Nevertheless, the Futurists were keen to emphasize that their abstraction was quite different from that of the Cubists, stressing their dynamism as opposed to static analytical Cubism. In ‘The Exhibitors to the Public,’ the manifesto the Futurists published in the catalogue of their first exhibition in Paris in 1912, they wrote this statement, possibly referring to this picture:
If we paint the phases of a riot, the crowd bustling with uplifted fists and the noisy onslaughts of the cavalry are translated upon the canvas in sheaves of lines corresponding with all the conflicting forces, following the general law of violence of the picture.
Carrà’s redesign also brought the spectator closer to the action, in line with the Futurists’ desire to put the spectator “at the center of the picture,” a goal expressed in ‘Futurist Painting: Technical Manifesto’ (1910). The bright dabs of paint on the surface of Carrà’s picture, rarely apparent in reproductions, also show Futurism’s debt to the Italian Divisionist painters who preceded them.

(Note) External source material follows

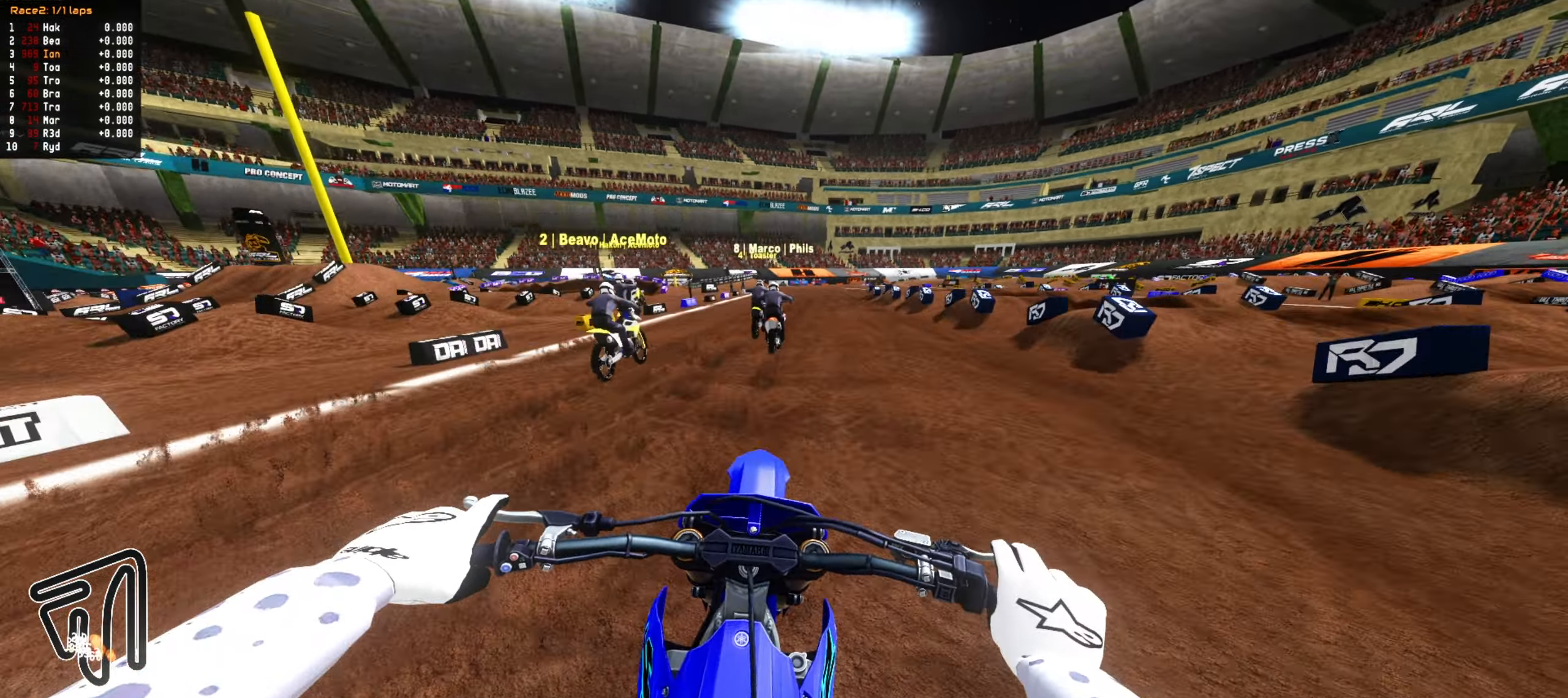
{"dt_ms": 500, "buttons": [], "left_stick": "center", "right_stick": "center", "events": [[67, "left_stick", "center"], [200, "DPAD_RIGHT", "down"], [367, "DPAD_RIGHT", "up"], [367, "R2", "up"]]}
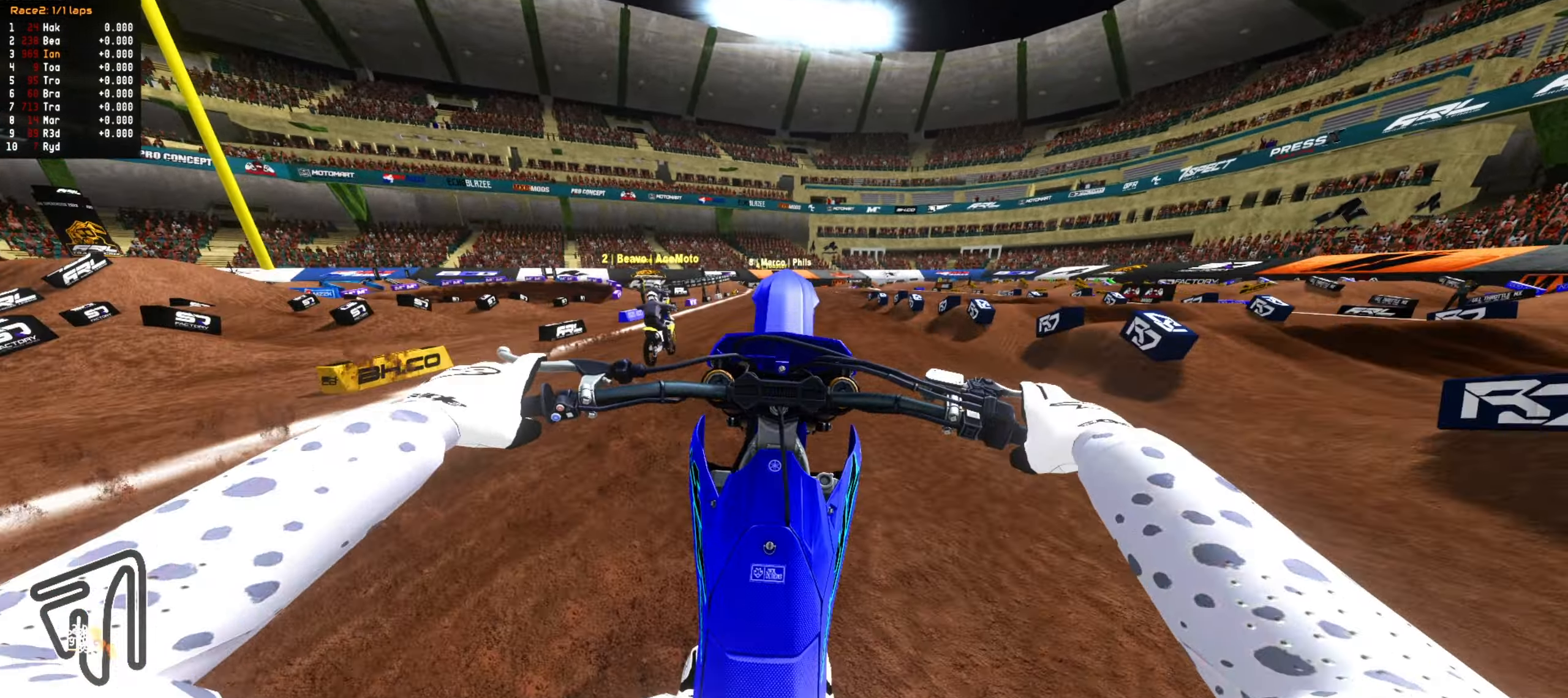
{"dt_ms": 500, "buttons": ["R2"], "left_stick": "down", "right_stick": "center", "events": [[17, "L2", "down"], [100, "L2", "up"], [133, "R2", "down"], [317, "left_stick", "down"], [333, "R2", "up"], [383, "R2", "down"]]}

This interest in the direct relationship between the viewer and the painting is especially apparent when Funeral of the Anarchist Galli is compared with Giuseppe Pellizza da Volpedo’s Fourth Estate (Il Quarto Stato) (1898-1901), which has a similar subject.
A historic battle
Despite its formal novelty, Funeral is unusual for Futurism because its subject and grand scale make it essentially a history painting. Alfred H. Barr, Jr., the first director of the Museum of Modern Art, wrote just a year after the museum purchased the painting, “fundamentally, in its main lines and masses Carrà’s Funeral is as classically organized as a fifteenth-century battle piece by Paolo Uccello.” (Twentieth Century Italian Art, 1949).
After moving away from Futurism in 1916, Carrà became very interested in Uccello, writing a long article mentioning The Battle of San Romano in the Uffizi, one of three canvases of this battle by Uccello. Carrà could have been familiar with the other two versions before painting Funeral as he visited both the Louvre and the National Gallery in 1899-1900. The clash between the anarchists and the police is compositionally closest to the Uffizi version; the dominance of black and red recalls the Louvre version; and the melee of flag poles, lances and cranes jutting into the sky is present in all three.
Carrà’s painting has become an emblem of Futurism, both for its violent subject and formal novelty. Its relationships with anarchist politics, Cubism and battle paintings remind us of the diverse ideas circulating in early twentieth-century Europe.